On parking, development, and better street design

In my City Talk column last Sunday — Lecture emphasizes versatility, beauty in street design — I talked about the recent lecture at SCAD of Victor Dover, an expert on urbanism and co-author of the recently released Street Design: The Secret to Great Cities and Towns.

I won’t recap that entire column here, but Dover’s ideas — both generally and specifically about Savannah — are well worth consideration.

Dover emphasizes, with overwhelming evidence, that great streets in cities around the world are bustling with a variety of types of transportation. Cars are generally present in that mix, but their speeds are kept within reasonable limits and the design of the street actively encourages pedestrianism, bicycling, and other forms of transportation.

Effective streets often include ample parking, although that was not the emphasis of Dover’s presentation. Parked cars help shield pedestrians from active traffic and also slow drivers down. A critical mass of on-street parking also boosts businesses and allows drivers to access neighborhood commercial districts from a variety of directions at various times of day.

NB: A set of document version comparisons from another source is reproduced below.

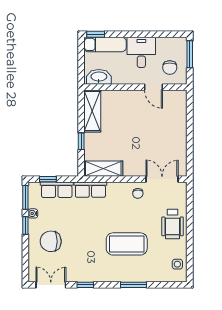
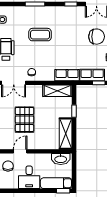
door: (153, 87) -> (20, 151), hinge flipped
pallet: (148, 130) -> (25, 120), added
coffee table: (127, 244) -> (40, 35), width x0.73, depth x0.76

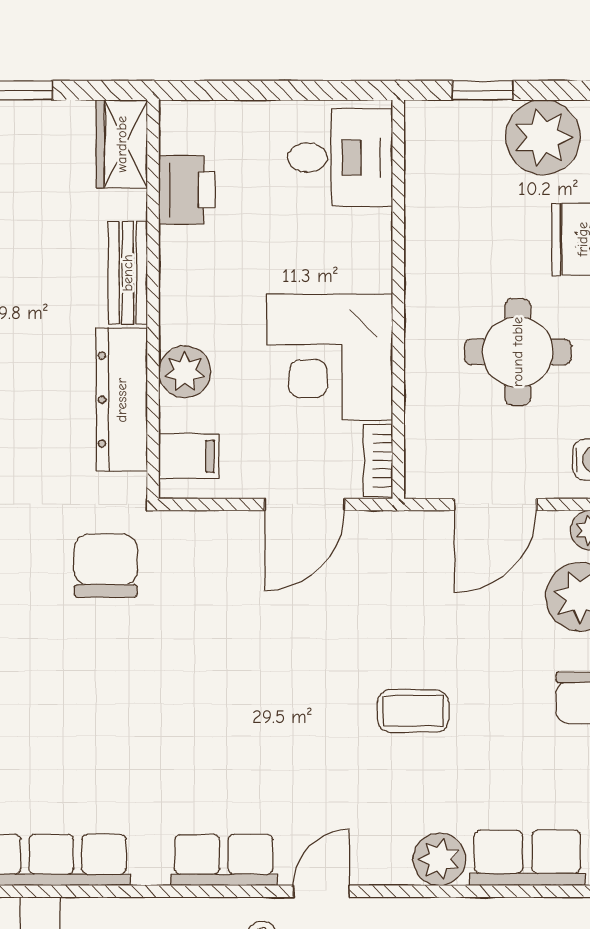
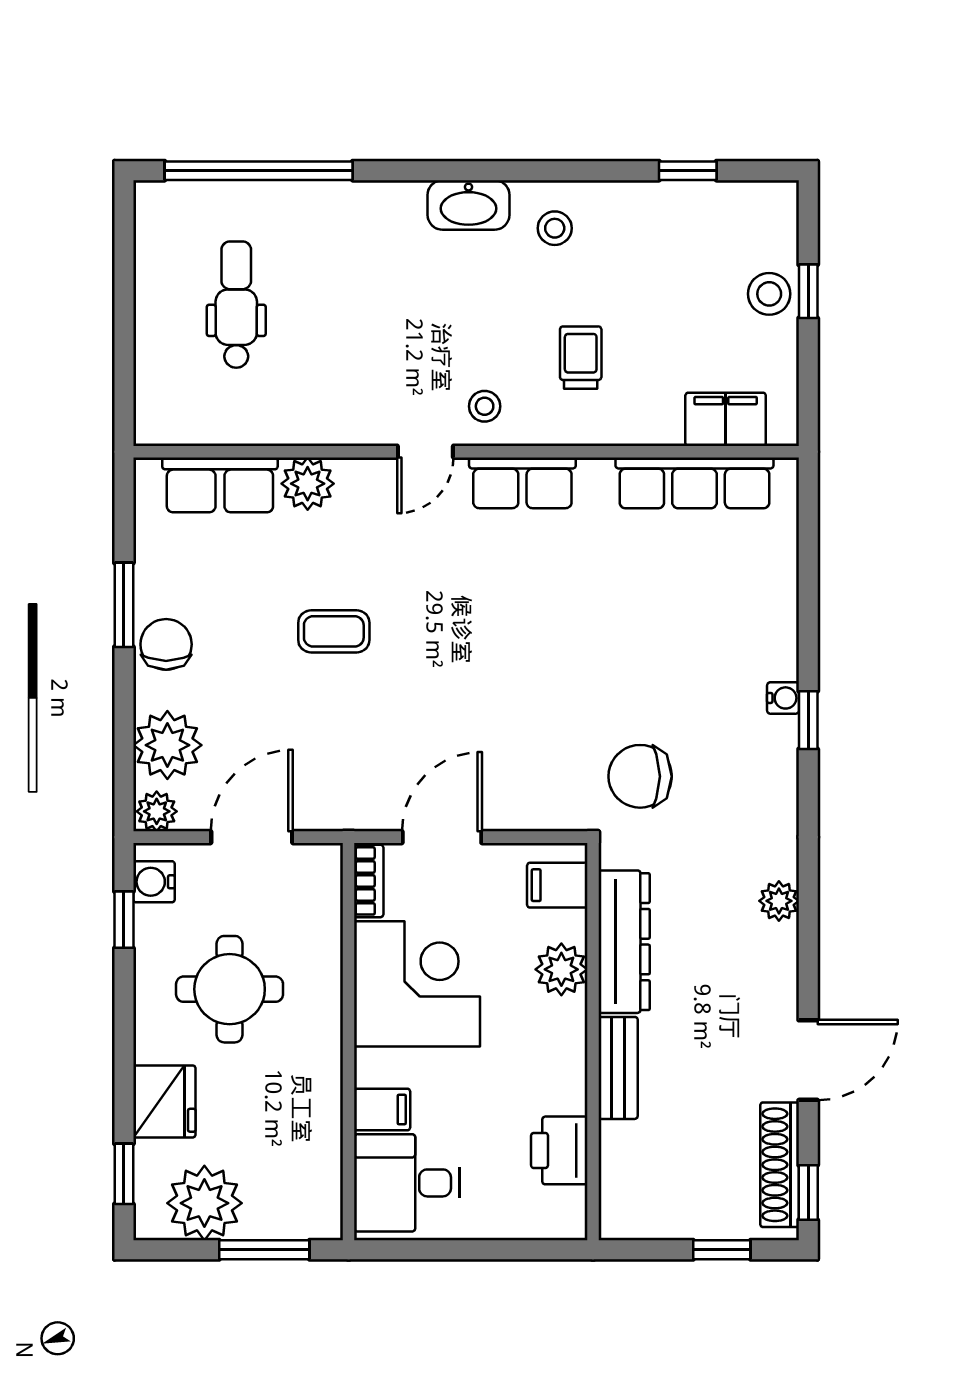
window: (483, 90) -> (264, 1250), width x1.50
wardrobe: (122, 144) -> (624, 1196), removed
filing cabinet: (365, 231) -> (382, 1110), added
chair: (106, 566) -> (640, 776), turned 90

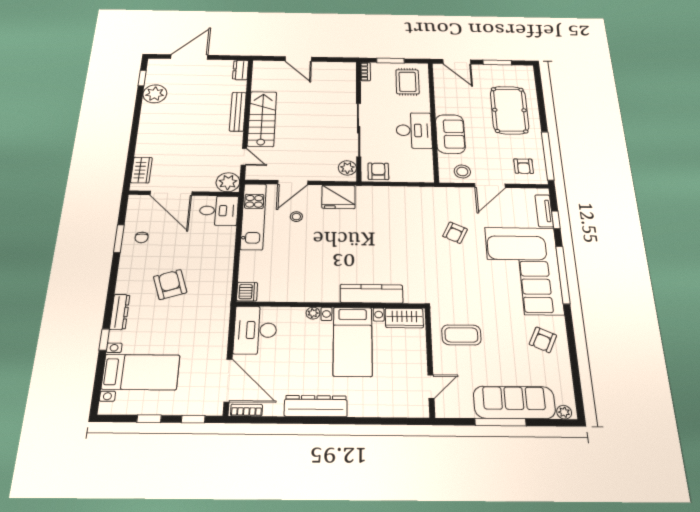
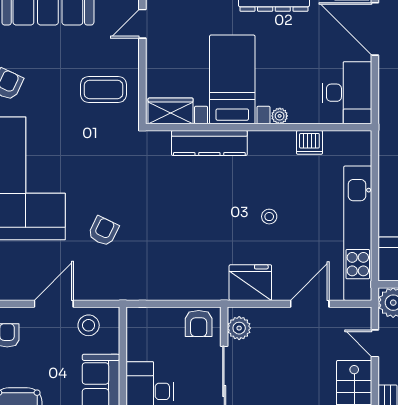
kitchen unit: (253, 216) -> (358, 233), width x1.36
stool: (296, 217) -> (269, 217), moved
dishwasher: (247, 292) -> (309, 142), moved, turned -90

Dover showed a slide of St. Charles Avenue in New Orleans and asked his Savannah audience about the ruts along the streetcar line in the neutral ground. I had the answer of course — the neutral ground is also perfect for joggers. Also, it’s worth noting that the St. Charles Avenue median is wide enough to allow cross traffic to cross the street one lane at a time, eliminating any demand for stoplights along long stretches of the road.

Also worth noting: St. Charles Avenue, which now also features a bike lane, has just one lane for cars in each direction. Those lanes handle a lot of cars each day, but they don’t crowd out other uses — and they don’t interfere with the street’s beauty. Here’s a shot I took in 2009 of St. Charles Avenue:


Click here for another post about St. Charles from summer 2013, which included this image:


Dover’s recent talk at the SCAD Museum of Art was also referenced last week in John Bennett’s Connect Savannah column If we win the parking war, we lose the city. I always enjoy and appreciate Bennett’s columns, but I think he hit the ball out of the proverbial park with this one.

From that column:

In Savannah, however, there seems to be something else at work. Millions of people come from all over the world every year to enjoy strolling our streets. Yet some of us just can’t tolerate walking a couple of blocks from our cars to our destinations, even in one of the most beautiful cities in North America.

Should we fine tune the pricing of on-street parking to reflect market rates as Shoup suggests, extend hours of operation at municipal garages and find other ways to maximize the usefulness of our existing parking inventory? Certainly.

However, entertaining unreasonable expectations of suburban-style parking in a historic city is potentially disastrous, as explained by Savannah-based urban designer Kevin Klinkenberg.

“Savannah can, like so many other cities, solve its parking problem by building a lot of convenient, cheap parking,” he said. “And when we are done with that, we will have destroyed the reasons people love Savannah in the first place.”

As I’ve noted over and over and over in my various writings, there are many things we can do to expand the inventory of on-street parking, including lengthening the time on some meters in areas that are often nowhere near capacity.

And let me pick up on one other element of Dover’s talk. He mentioned the possibility of recreating the walkway under the trees down the middle of the Oglethorpe Avenue median. I think it’s a wonderful idea. Just a few weeks ago, I was down that way and pulled out my iPhone and took this photo looking east from Montgomery Street.

Who wouldn’t want to walk on a path between these trees, even with vehicular travel lanes on either side?